> **Exercise**
Can you rewrite all of these rows, changing "absolute pixels" to "pixel units" wherever it appears and keeping everything else unchanged? Leave the pictures out of your answer.

> **Provided records**
——————————

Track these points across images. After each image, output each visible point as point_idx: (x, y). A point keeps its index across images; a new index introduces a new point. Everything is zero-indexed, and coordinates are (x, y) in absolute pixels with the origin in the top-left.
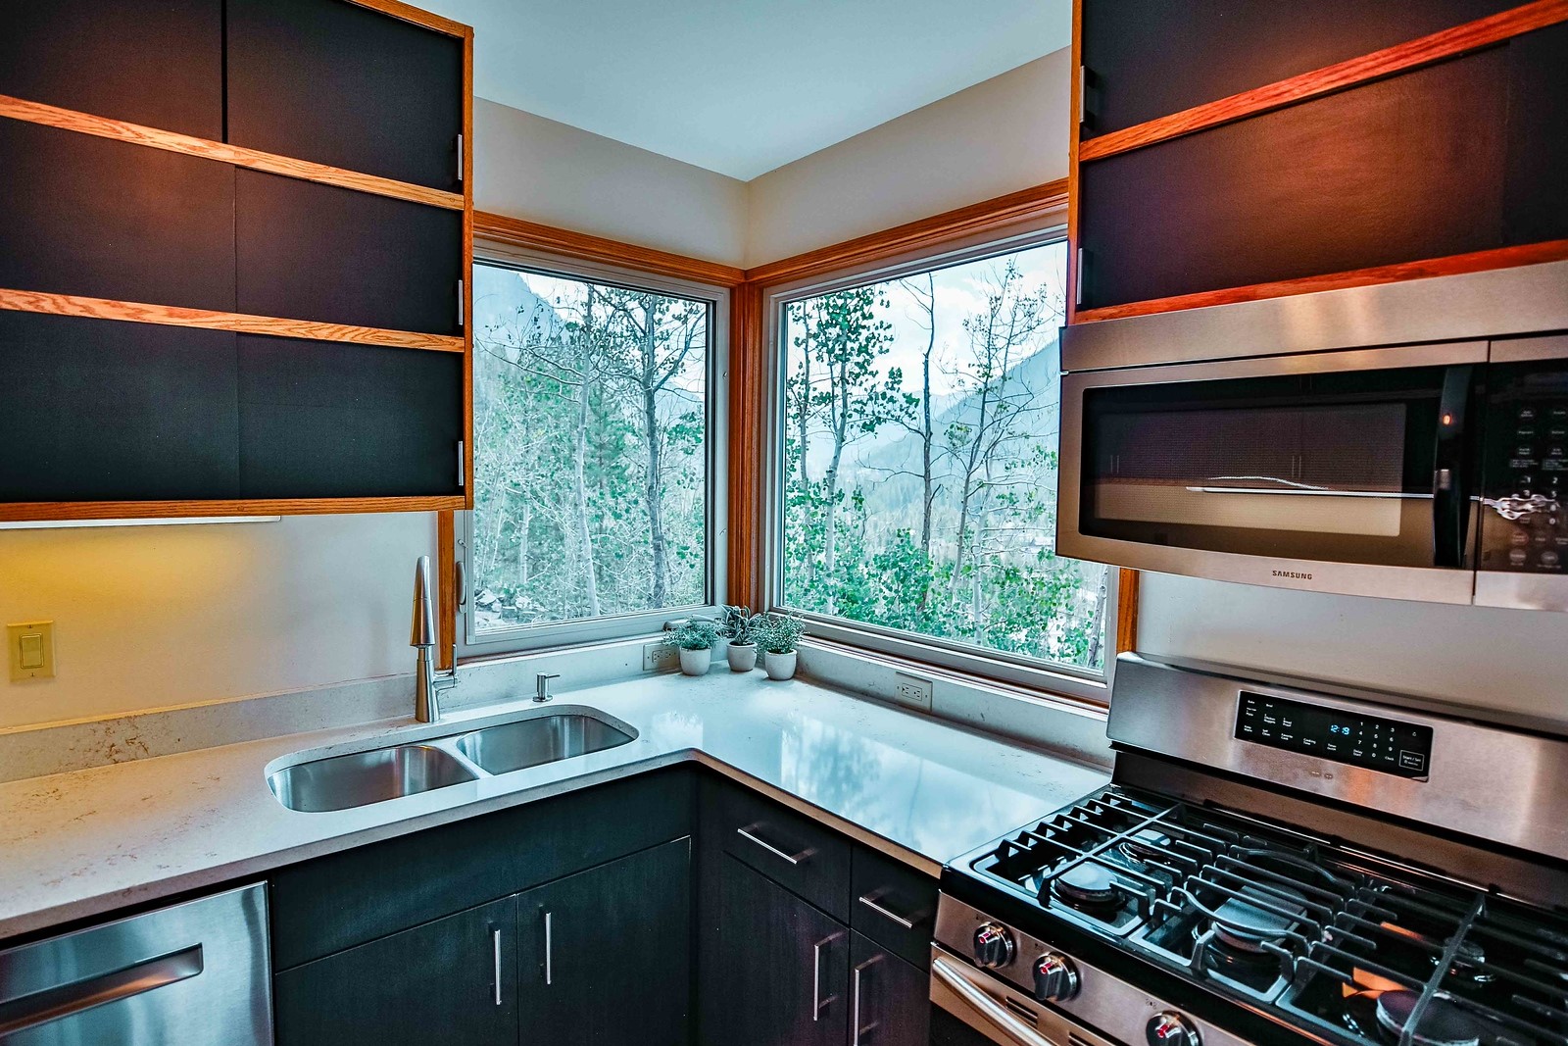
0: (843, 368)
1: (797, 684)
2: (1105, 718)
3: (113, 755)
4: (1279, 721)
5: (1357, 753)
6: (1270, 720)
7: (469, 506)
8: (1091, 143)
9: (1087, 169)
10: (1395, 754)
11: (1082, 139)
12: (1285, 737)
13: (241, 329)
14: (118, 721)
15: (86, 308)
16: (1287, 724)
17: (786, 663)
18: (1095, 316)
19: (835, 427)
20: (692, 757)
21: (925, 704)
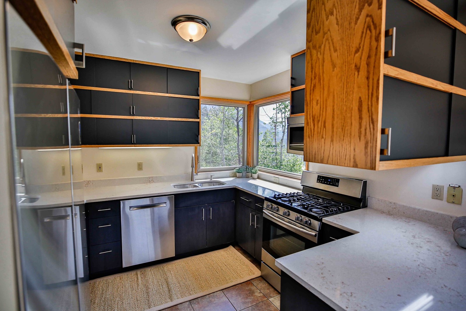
0: (285, 115)
1: (257, 180)
2: (300, 182)
3: (150, 182)
4: (322, 180)
5: (331, 184)
6: (321, 179)
7: (200, 146)
8: (293, 88)
9: (293, 92)
10: (335, 183)
11: (292, 88)
12: (323, 182)
13: (169, 120)
14: (150, 177)
15: (151, 118)
16: (323, 180)
17: (255, 176)
18: (293, 115)
19: (283, 129)
20: (235, 187)
21: (278, 182)
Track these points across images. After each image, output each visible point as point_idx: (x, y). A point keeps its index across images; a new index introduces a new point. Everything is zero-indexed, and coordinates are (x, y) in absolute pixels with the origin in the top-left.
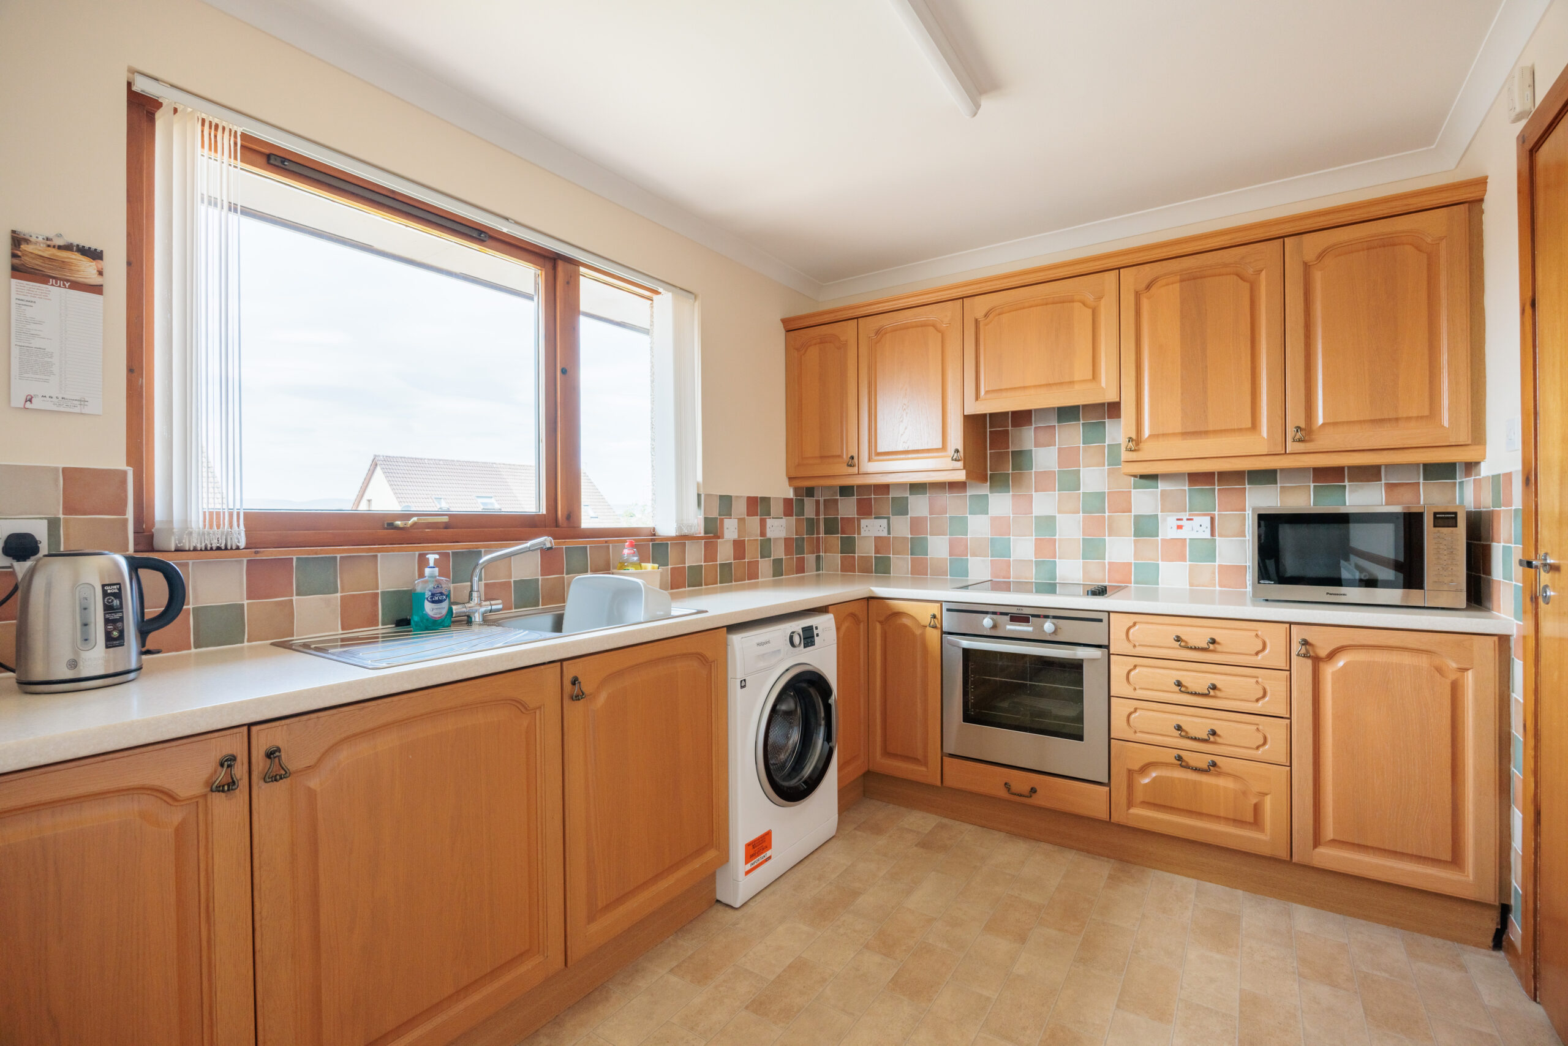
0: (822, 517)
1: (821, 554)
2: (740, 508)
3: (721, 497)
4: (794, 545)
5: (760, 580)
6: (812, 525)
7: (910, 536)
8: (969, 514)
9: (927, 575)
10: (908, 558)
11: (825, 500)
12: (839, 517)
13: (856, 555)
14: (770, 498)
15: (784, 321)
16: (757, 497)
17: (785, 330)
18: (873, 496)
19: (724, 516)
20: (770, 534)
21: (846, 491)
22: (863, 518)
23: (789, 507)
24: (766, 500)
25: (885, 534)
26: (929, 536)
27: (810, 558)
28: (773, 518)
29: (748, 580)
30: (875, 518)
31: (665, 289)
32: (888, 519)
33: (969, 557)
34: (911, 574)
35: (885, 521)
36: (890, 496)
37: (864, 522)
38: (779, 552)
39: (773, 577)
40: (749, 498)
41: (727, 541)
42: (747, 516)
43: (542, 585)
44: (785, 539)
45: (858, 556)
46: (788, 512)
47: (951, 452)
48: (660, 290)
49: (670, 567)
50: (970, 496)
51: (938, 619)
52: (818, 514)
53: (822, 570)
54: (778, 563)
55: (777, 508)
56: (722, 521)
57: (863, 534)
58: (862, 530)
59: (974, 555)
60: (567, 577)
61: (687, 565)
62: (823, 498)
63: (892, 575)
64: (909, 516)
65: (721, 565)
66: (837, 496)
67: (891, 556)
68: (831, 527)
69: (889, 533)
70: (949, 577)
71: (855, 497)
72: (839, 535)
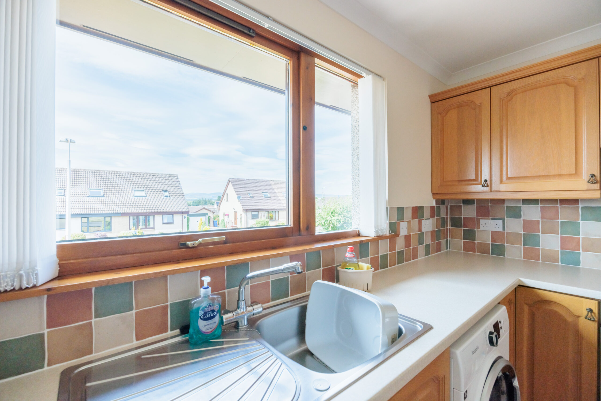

——————————

> **Answer to the exercise**
Track these points across images. After each image, output each visible point as point_idx: (x, y). A point keeps its index across images; a new index introduces a new point. Everything is zero-indexed, and coordinates are (x, y) in pixel units with the origin in the top-left.
0: (843, 368)
1: (797, 684)
2: (1105, 718)
3: (113, 755)
4: (1279, 721)
5: (1357, 753)
6: (1270, 720)
7: (469, 506)
8: (1091, 143)
9: (1087, 169)
10: (1395, 754)
11: (1082, 139)
12: (1285, 737)
13: (241, 329)
14: (118, 721)
15: (86, 308)
16: (1287, 724)
17: (786, 663)
18: (1095, 316)
19: (835, 427)
20: (692, 757)
21: (925, 704)
0: (285, 115)
1: (257, 180)
2: (300, 182)
3: (150, 182)
4: (322, 180)
5: (331, 184)
6: (321, 179)
7: (200, 146)
8: (293, 88)
9: (293, 92)
10: (335, 183)
11: (292, 88)
12: (323, 182)
13: (169, 120)
14: (150, 177)
15: (151, 118)
16: (323, 180)
17: (255, 176)
18: (293, 115)
19: (283, 129)
20: (235, 187)
21: (278, 182)
Track these points across images. After each image, output each visible point as point_idx: (x, y). A point keeps its index across images; a new index introduces a new point. Everything is zero-indexed, and coordinates are (x, y) in pixel units with the origin in the top-left.
0: (822, 517)
1: (821, 554)
2: (740, 508)
3: (721, 497)
4: (794, 545)
5: (760, 580)
6: (812, 525)
7: (910, 536)
8: (969, 514)
9: (927, 575)
10: (908, 558)
11: (825, 500)
12: (839, 517)
13: (856, 555)
14: (770, 498)
15: (784, 321)
16: (757, 497)
17: (785, 330)
18: (873, 496)
19: (724, 516)
20: (770, 534)
21: (846, 491)
22: (863, 518)
23: (789, 507)
24: (766, 500)
25: (885, 534)
26: (929, 536)
27: (810, 558)
28: (773, 518)
29: (748, 580)
30: (875, 518)
31: (665, 289)
32: (888, 519)
33: (969, 557)
34: (911, 574)
35: (885, 521)
36: (890, 496)
37: (864, 522)
38: (779, 552)
39: (773, 577)
40: (749, 498)
41: (727, 541)
42: (747, 516)
43: (542, 585)
44: (785, 539)
45: (858, 556)
46: (788, 512)
47: (951, 452)
48: (660, 290)
49: (670, 567)
50: (970, 496)
51: (938, 619)
52: (818, 514)
53: (822, 570)
54: (778, 563)
55: (777, 508)
56: (722, 521)
57: (863, 534)
58: (862, 530)
59: (974, 555)
60: (567, 577)
61: (687, 565)
62: (823, 498)
63: (892, 575)
64: (909, 516)
65: (721, 565)
66: (837, 496)
67: (891, 556)
68: (831, 527)
69: (889, 533)
70: (949, 577)
71: (855, 497)
72: (839, 535)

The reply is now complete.